Depuis quelque temps, cette préoccupation me hante et a grandi avec les derniers faits qui sont confirmés par les nouvelles très alarmantes de ce soir. Je ne parle que des journaux, car nous n’avons encore aucune dépêche diplomatique ni de Vienne, ni de Berlin, ni de Rome. L’année dernière, le 8 mai, j’avais préparé un rapport2 au Conseil fédéral pour l’éventualité de plus en plus probable d’une double attaque de notre territoire au nord et au sud. Je l’avais remis à M. Hertenstein, qui, avec son esprit d’économie poussée à l’excès, ne m’a pas paru vouloir tenir grand compte des propositions que je faisais au point de vue militaire. Je l’ai sorti de nouveau de mes cartons pour en faire part à M. Hauser, qui fera, je crois, le nécessaire. Pourvu que nous ne soyons pas trop en retard!
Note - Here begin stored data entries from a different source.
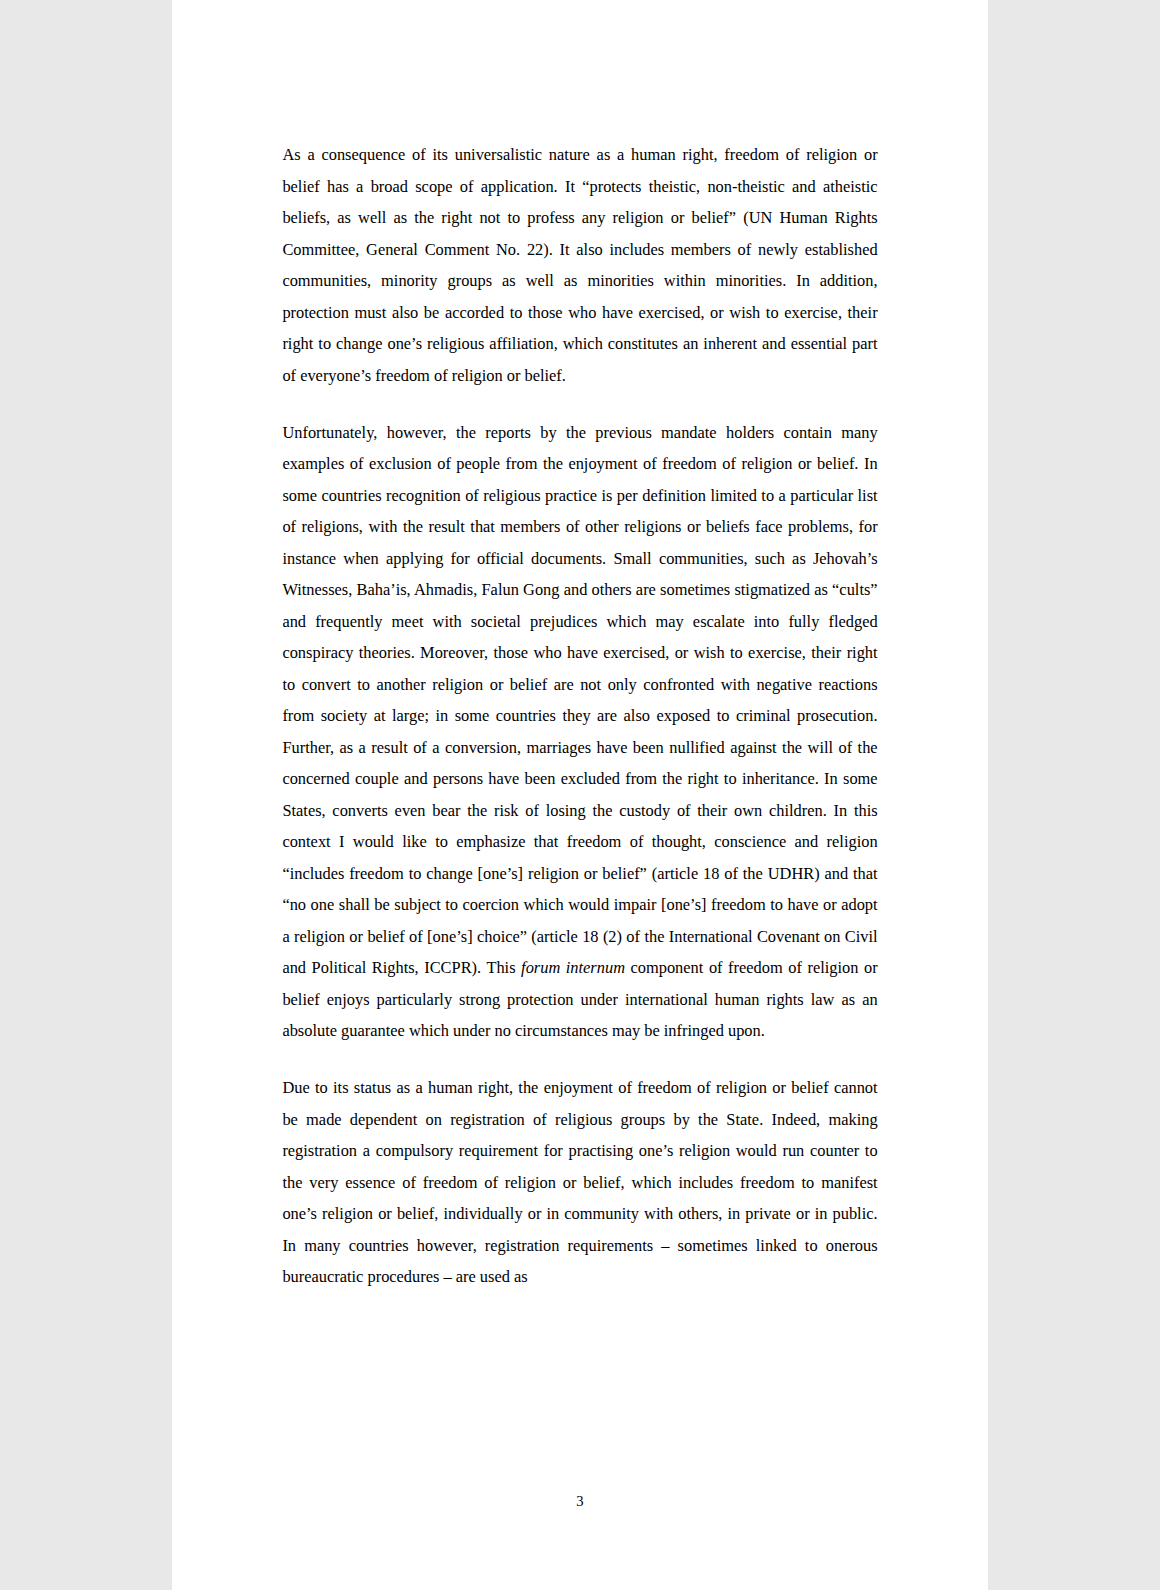As a consequence of its universalistic nature as a human right, freedom of religion or belief has a broad scope of application. It “protects theistic, non-theistic and atheistic beliefs, as well as the right not to profess any religion or belief” (UN Human Rights Committee, General Comment No. 22). It also includes members of newly established communities, minority groups as well as minorities within minorities. In addition, protection must also be accorded to those who have exercised, or wish to exercise, their right to change one’s religious affiliation, which constitutes an inherent and essential part of everyone’s freedom of religion or belief.
Unfortunately, however, the reports by the previous mandate holders contain many examples of exclusion of people from the enjoyment of freedom of religion or belief. In some countries recognition of religious practice is per definition limited to a particular list of religions, with the result that members of other religions or beliefs face problems, for instance when applying for official documents. Small communities, such as Jehovah’s Witnesses, Baha’is, Ahmadis, Falun Gong and others are sometimes stigmatized as “cults” and frequently meet with societal prejudices which may escalate into fully fledged conspiracy theories. Moreover, those who have exercised, or wish to exercise, their right to convert to another religion or belief are not only confronted with negative reactions from society at large; in some countries they are also exposed to criminal prosecution. Further, as a result of a conversion, marriages have been nullified against the will of the concerned couple and persons have been excluded from the right to inheritance. In some States, converts even bear the risk of losing the custody of their own children. In this context I would like to emphasize that freedom of thought, conscience and religion “includes freedom to change [one’s] religion or belief” (article 18 of the UDHR) and that “no one shall be subject to coercion which would impair [one’s] freedom to have or adopt a religion or belief of [one’s] choice” (article 18 (2) of the International Covenant on Civil and Political Rights, ICCPR). This forum internum component of freedom of religion or belief enjoys particularly strong protection under international human rights law as an absolute guarantee which under no circumstances may be infringed upon.
Due to its status as a human right, the enjoyment of freedom of religion or belief cannot be made dependent on registration of religious groups by the State. Indeed, making registration a compulsory requirement for practising one’s religion would run counter to the very essence of freedom of religion or belief, which includes freedom to manifest one’s religion or belief, individually or in community with others, in private or in public. In many countries however, registration requirements – sometimes linked to onerous bureaucratic procedures – are used as
3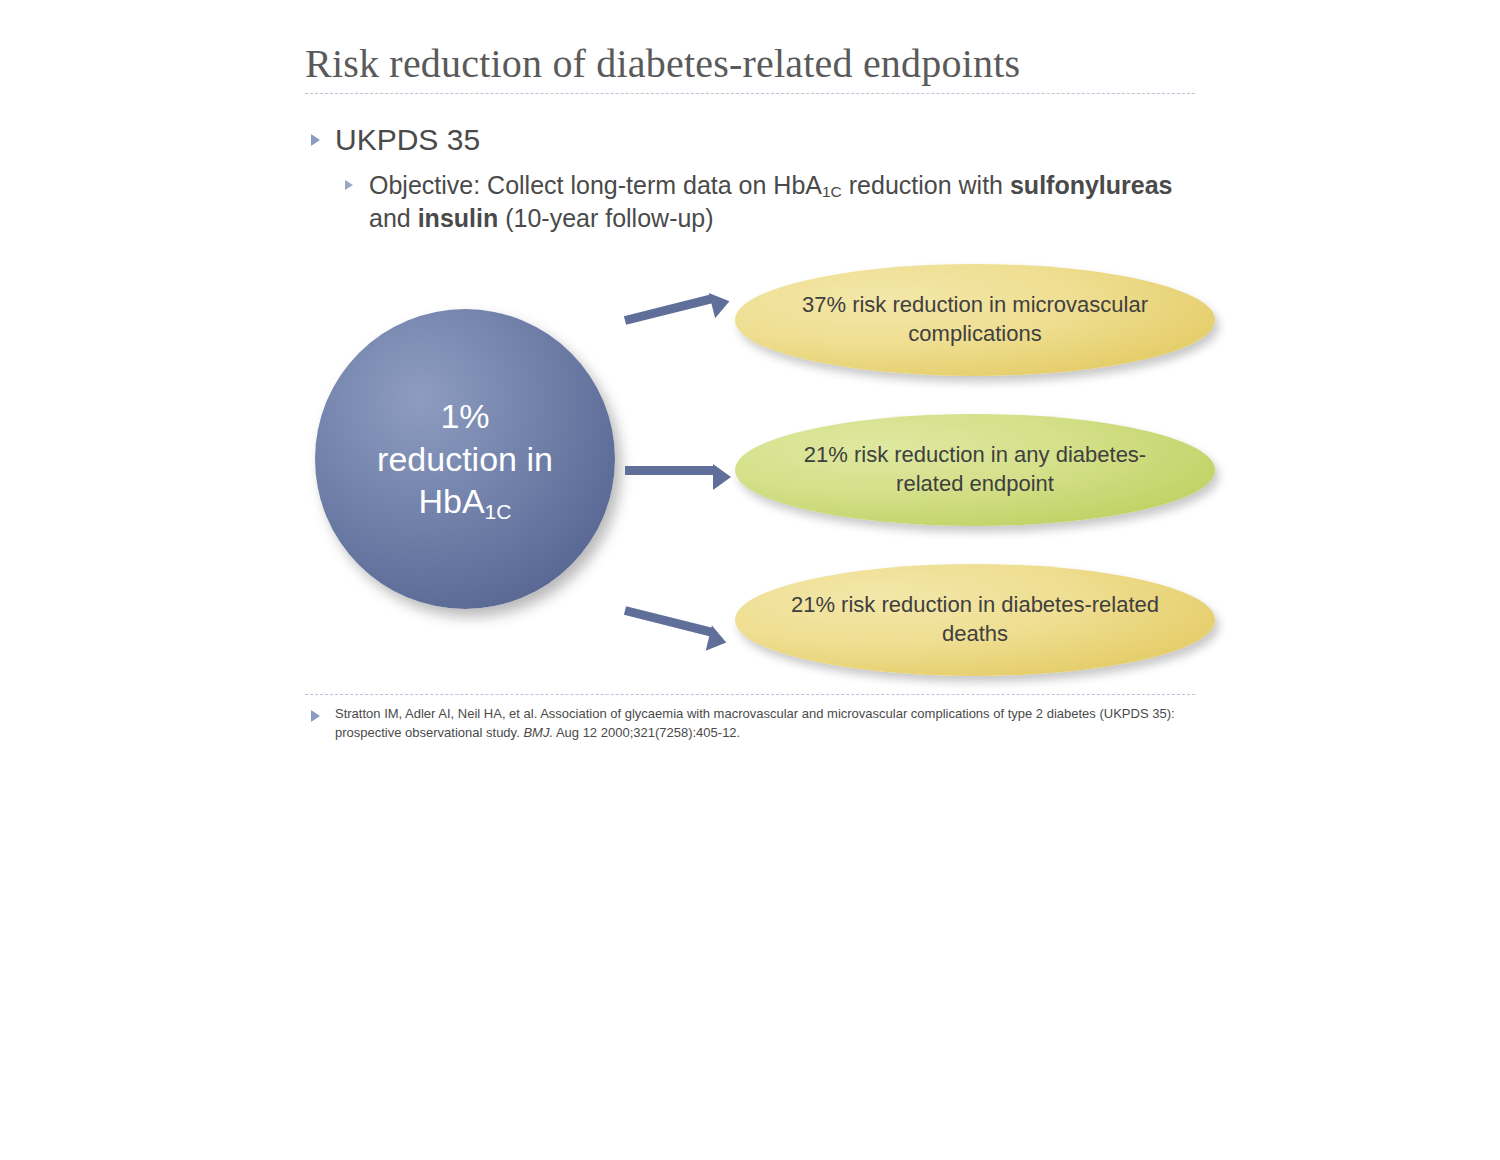Risk reduction of diabetes-related endpoints
UKPDS 35
Objective: Collect long-term data on HbA1C reduction with sulfonylureas and insulin (10-year follow-up)
1%
reduction in
HbA1C
37% risk reduction in microvascular complications
21% risk reduction in any diabetes-related endpoint
21% risk reduction in diabetes-related deaths
Stratton IM, Adler AI, Neil HA, et al. Association of glycaemia with macrovascular and microvascular complications of type 2 diabetes (UKPDS 35): prospective observational study. BMJ. Aug 12 2000;321(7258):405-12.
Parmi les questions dont il y a lieu de se préoccuper soit au point de vue diplomatique, soit au point de vue militaire, l’une des plus importantes est celle de la Savoie. De Berlin, on nous a donné à plusieurs reprises par M. Roth l’avis officieux que l’occupation de notre part en était «unerwünscht». En descendant de Goeschenen à Lucerne, lors du passage du roi Humbert, M. Crispi m’a dit à brûle-pourpoint: «Avez-vous fait de nouvelles négociations avec la France pour la question de Savoie?» Je lui ai répondu que nous ne nous étions pas occupés de cette question. Qu’il en ait été parlé à Berlin, c’est indubitable, et l’on peut supposer que l’Italie a l’intention d’envahir ce pays, si possible, pour marcher sur Lyon et Dijon, sans parler des autres combinaisons stratégiques qui nous touchent encore plus directement.
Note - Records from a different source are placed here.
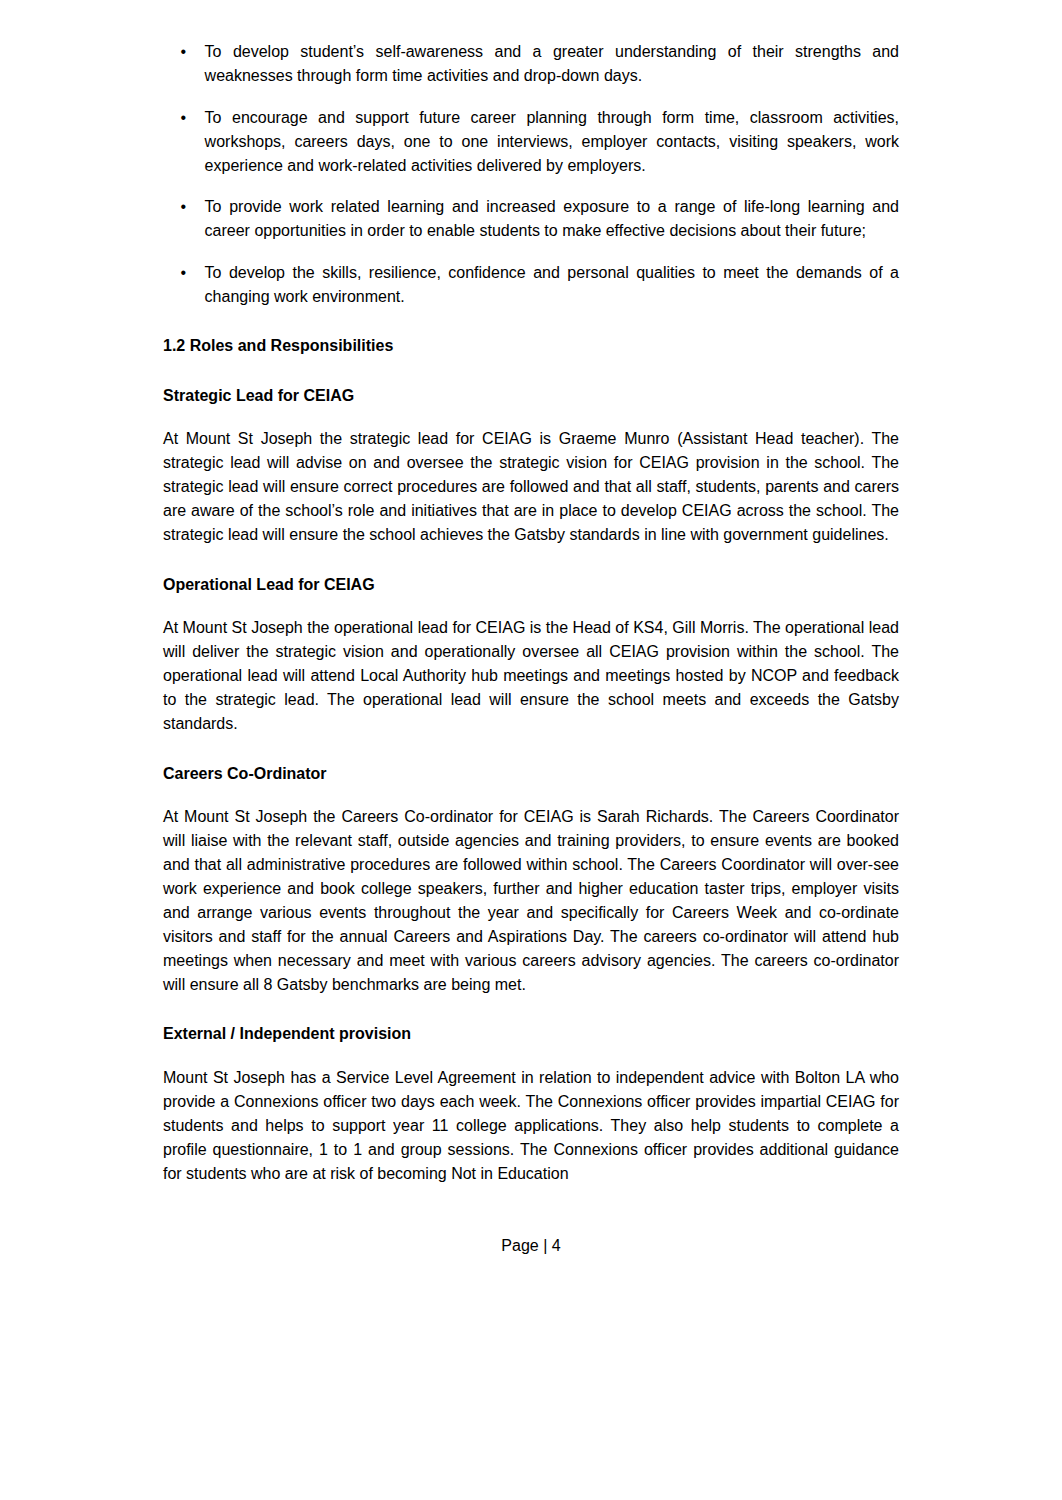To develop student’s self-awareness and a greater understanding of their strengths and weaknesses through form time activities and drop-down days.
To encourage and support future career planning through form time, classroom activities, workshops, careers days, one to one interviews, employer contacts, visiting speakers, work experience and work-related activities delivered by employers.
To provide work related learning and increased exposure to a range of life-long learning and career opportunities in order to enable students to make effective decisions about their future;
To develop the skills, resilience, confidence and personal qualities to meet the demands of a changing work environment.
1.2 Roles and Responsibilities
Strategic Lead for CEIAG
At Mount St Joseph the strategic lead for CEIAG is Graeme Munro (Assistant Head teacher). The strategic lead will advise on and oversee the strategic vision for CEIAG provision in the school. The strategic lead will ensure correct procedures are followed and that all staff, students, parents and carers are aware of the school’s role and initiatives that are in place to develop CEIAG across the school. The strategic lead will ensure the school achieves the Gatsby standards in line with government guidelines.
Operational Lead for CEIAG
At Mount St Joseph the operational lead for CEIAG is the Head of KS4, Gill Morris. The operational lead will deliver the strategic vision and operationally oversee all CEIAG provision within the school. The operational lead will attend Local Authority hub meetings and meetings hosted by NCOP and feedback to the strategic lead. The operational lead will ensure the school meets and exceeds the Gatsby standards.
Careers Co-Ordinator
At Mount St Joseph the Careers Co-ordinator for CEIAG is Sarah Richards. The Careers Coordinator will liaise with the relevant staff, outside agencies and training providers, to ensure events are booked and that all administrative procedures are followed within school. The Careers Coordinator will over-see work experience and book college speakers, further and higher education taster trips, employer visits and arrange various events throughout the year and specifically for Careers Week and co-ordinate visitors and staff for the annual Careers and Aspirations Day. The careers co-ordinator will attend hub meetings when necessary and meet with various careers advisory agencies. The careers co-ordinator will ensure all 8 Gatsby benchmarks are being met.
External / Independent provision
Mount St Joseph has a Service Level Agreement in relation to independent advice with Bolton LA who provide a Connexions officer two days each week. The Connexions officer provides impartial CEIAG for students and helps to support year 11 college applications. They also help students to complete a profile questionnaire, 1 to 1 and group sessions. The Connexions officer provides additional guidance for students who are at risk of becoming Not in Education
Page | 4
La question de savoir comment nous nous comporterons envers la Savoie, déjà difficile en elle-même, est compliquée par la perpléxité où nous sommes vis-à-vis des intentions de la France. La négociation qui a abouti à notre note de 18873, ne nous a pas renseignés suffisamment à ce sujet. Il serait pourtant très essentiel de connaître les dispositions du gouvernement et de l’état-major français. Aujourd’hui on ne doit certainement plus nous envisager à Paris avec les mêmes défiances que précédemment. On sait ou doit savoir que nous lutterons aussi pour notre peau, suivant toute probabilité, et que notre écrasement serait fatal pour la France. Ne croyez-vous donc pas, Monsieur le Ministre, que le moment serait venu de savoir de quel bois on se chauffe maintenant? M. Spuller, /qui/ nous veut du bien, /serait peut-être plus expansif que M. Flourens/4. Ne pourriez-vous, par exemple à propos de la question de Morgins, laisser tomber un mot en passant sur la Savoie? Il le relèvera peut-être ou même certainement, car il ne doit pas avoir l’oreille dure, en ce moment surtout, et nous en apprendrons sans doute davantage. Je le crois aussi l’homme discret dont nous avons besoin pour qu’on ne tambourine pas l’affaire au dehors.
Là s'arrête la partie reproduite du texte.